» EXERCISE BRIEF: Here are the records. Write out exactly the lines between the one holding "symptoms in advanced" and the one holding "Aircon R1234YF Lower Kingswood KT20", inclusive.

» AVAILABLE RECORDS:

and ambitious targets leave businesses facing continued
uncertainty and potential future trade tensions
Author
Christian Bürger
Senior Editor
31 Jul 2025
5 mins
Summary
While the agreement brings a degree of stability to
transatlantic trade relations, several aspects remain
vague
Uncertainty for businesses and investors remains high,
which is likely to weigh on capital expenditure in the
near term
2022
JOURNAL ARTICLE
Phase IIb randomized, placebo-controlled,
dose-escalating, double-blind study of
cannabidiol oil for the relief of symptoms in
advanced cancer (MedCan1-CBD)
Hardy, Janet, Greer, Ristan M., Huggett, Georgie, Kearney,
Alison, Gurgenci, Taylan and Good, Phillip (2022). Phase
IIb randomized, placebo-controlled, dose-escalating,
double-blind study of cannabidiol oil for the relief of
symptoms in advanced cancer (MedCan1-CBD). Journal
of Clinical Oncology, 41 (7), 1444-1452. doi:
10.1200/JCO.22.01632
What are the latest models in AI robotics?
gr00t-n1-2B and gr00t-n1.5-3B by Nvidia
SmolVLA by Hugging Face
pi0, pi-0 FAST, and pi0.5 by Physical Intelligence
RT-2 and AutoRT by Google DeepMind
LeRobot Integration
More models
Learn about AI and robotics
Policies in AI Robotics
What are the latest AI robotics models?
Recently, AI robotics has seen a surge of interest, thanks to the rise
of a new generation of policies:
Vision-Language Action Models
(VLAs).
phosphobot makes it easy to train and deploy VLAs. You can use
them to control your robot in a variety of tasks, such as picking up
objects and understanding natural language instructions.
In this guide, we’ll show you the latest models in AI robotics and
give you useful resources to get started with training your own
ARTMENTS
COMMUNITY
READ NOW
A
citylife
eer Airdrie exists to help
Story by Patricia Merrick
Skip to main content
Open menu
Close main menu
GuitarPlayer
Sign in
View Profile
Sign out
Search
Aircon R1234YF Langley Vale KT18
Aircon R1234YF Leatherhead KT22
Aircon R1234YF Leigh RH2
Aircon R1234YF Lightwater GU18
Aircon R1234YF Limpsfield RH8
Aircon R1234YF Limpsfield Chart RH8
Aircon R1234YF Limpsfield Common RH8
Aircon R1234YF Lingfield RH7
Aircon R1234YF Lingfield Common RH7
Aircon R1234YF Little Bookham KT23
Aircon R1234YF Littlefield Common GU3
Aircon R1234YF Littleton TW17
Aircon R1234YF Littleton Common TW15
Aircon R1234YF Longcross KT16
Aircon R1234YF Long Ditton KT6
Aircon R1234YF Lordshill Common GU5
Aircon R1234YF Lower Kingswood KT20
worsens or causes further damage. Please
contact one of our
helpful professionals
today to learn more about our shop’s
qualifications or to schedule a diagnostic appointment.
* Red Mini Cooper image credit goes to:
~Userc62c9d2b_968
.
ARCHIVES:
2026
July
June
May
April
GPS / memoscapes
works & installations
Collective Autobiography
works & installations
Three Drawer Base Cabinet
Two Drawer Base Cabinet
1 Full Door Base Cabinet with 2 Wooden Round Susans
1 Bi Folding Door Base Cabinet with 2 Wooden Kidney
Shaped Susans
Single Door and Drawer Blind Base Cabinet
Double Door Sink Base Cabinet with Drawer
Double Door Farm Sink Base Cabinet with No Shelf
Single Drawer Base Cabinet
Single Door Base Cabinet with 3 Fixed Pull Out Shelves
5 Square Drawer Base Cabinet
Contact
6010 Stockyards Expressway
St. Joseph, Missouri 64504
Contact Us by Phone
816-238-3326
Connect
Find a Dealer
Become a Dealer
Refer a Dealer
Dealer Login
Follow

» ANSWER AREA:
symptoms in advanced cancer (MedCan1-CBD). Journal
of Clinical Oncology, 41 (7), 1444-1452. doi:
10.1200/JCO.22.01632
What are the latest models in AI robotics?
gr00t-n1-2B and gr00t-n1.5-3B by Nvidia
SmolVLA by Hugging Face
pi0, pi-0 FAST, and pi0.5 by Physical Intelligence
RT-2 and AutoRT by Google DeepMind
LeRobot Integration
More models
Learn about AI and robotics
Policies in AI Robotics
What are the latest AI robotics models?
Recently, AI robotics has seen a surge of interest, thanks to the rise
of a new generation of policies:
Vision-Language Action Models
(VLAs).
phosphobot makes it easy to train and deploy VLAs. You can use
them to control your robot in a variety of tasks, such as picking up
objects and understanding natural language instructions.
In this guide, we’ll show you the latest models in AI robotics and
give you useful resources to get started with training your own
ARTMENTS
COMMUNITY
READ NOW
A
citylife
eer Airdrie exists to help
Story by Patricia Merrick
Skip to main content
Open menu
Close main menu
GuitarPlayer
Sign in
View Profile
Sign out
Search
Aircon R1234YF Langley Vale KT18
Aircon R1234YF Leatherhead KT22
Aircon R1234YF Leigh RH2
Aircon R1234YF Lightwater GU18
Aircon R1234YF Limpsfield RH8
Aircon R1234YF Limpsfield Chart RH8
Aircon R1234YF Limpsfield Common RH8
Aircon R1234YF Lingfield RH7
Aircon R1234YF Lingfield Common RH7
Aircon R1234YF Little Bookham KT23
Aircon R1234YF Littlefield Common GU3
Aircon R1234YF Littleton TW17
Aircon R1234YF Littleton Common TW15
Aircon R1234YF Longcross KT16
Aircon R1234YF Long Ditton KT6
Aircon R1234YF Lordshill Common GU5
Aircon R1234YF Lower Kingswood KT20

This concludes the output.